Bill Gates-controlled investment firm plans to build smart city in Arizona desert
What’s currently a swathe of Arizona desert will become the first smart city built from scratch.
Belmont Partners, a real estate investment group, has purchased a 24,800 acre piece of land west of Phoenix with plans to invest at least $80 million into building a smart city from scratch, NBC News reports. The proposed name of the city is currently Belmont.
“This is a very long-term investment that has attracted a West Coast technology and real estate investor,” Grady Gammage, a real estate attorney representing Belmont Partners, said in a statement, per AZCentral.

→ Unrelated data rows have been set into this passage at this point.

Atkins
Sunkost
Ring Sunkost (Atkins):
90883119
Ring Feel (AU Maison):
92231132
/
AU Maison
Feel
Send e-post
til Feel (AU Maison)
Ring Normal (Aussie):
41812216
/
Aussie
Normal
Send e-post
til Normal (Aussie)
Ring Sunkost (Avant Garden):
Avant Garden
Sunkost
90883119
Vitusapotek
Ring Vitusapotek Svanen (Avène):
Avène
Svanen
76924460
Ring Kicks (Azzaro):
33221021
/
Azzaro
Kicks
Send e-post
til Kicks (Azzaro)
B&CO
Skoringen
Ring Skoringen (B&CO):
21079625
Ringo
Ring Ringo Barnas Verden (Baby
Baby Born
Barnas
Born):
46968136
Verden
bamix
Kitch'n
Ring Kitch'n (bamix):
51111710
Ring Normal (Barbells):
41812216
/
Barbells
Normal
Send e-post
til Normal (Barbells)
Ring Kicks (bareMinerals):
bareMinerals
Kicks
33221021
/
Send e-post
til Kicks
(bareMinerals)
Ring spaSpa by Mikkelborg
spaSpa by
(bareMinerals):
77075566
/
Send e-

Gammage wouldn’t name the investor, but Microsoft co-founder Bill Gates’ Cascade Investment LLC controls Belmont Partners, AZCentral reports.
The smart city plans currently include 80,000 homes, devoting 3,400 acres to office, commercial and retail space and earmarking 470 acres for public schools, AZ Family reports.
A proposed Interstate 11 corridor would provide five miles of interstate through the Belmont area, according to AZCentral. The city is projected to be comparable in size to Tempe, Ariz., which has about 182,000 residents, according to CNN.
The “forward-thinking community with a communication and infrastructure spine that embraces cutting-edge technology” will also contain data centers, autonomous fleets, autonomous logistics hubs, new manufacturing and distribution paradigms and high-speed digital networks, according to a Belmont Partners statement and CBS News.
Altogether, the project “will transform a raw, blank slate into a purpose-built edge city built around a flexible infrastructure model,” according to a statement from Belmont Partners, per NBC.
With several technology companies like Uber, Waymo and Intel testing autonomous vehicles there, Arizona is known to be a technology-friendly state, according to CNN.
”If you asked people five years ago, 'Will there be unmanned automobiles driving around Phoenix and the Valley?' they'd have said you're nuts," Ron Schott of the Arizona Technology Council told AZ Family. "But guess what, we've had that now for quite some time."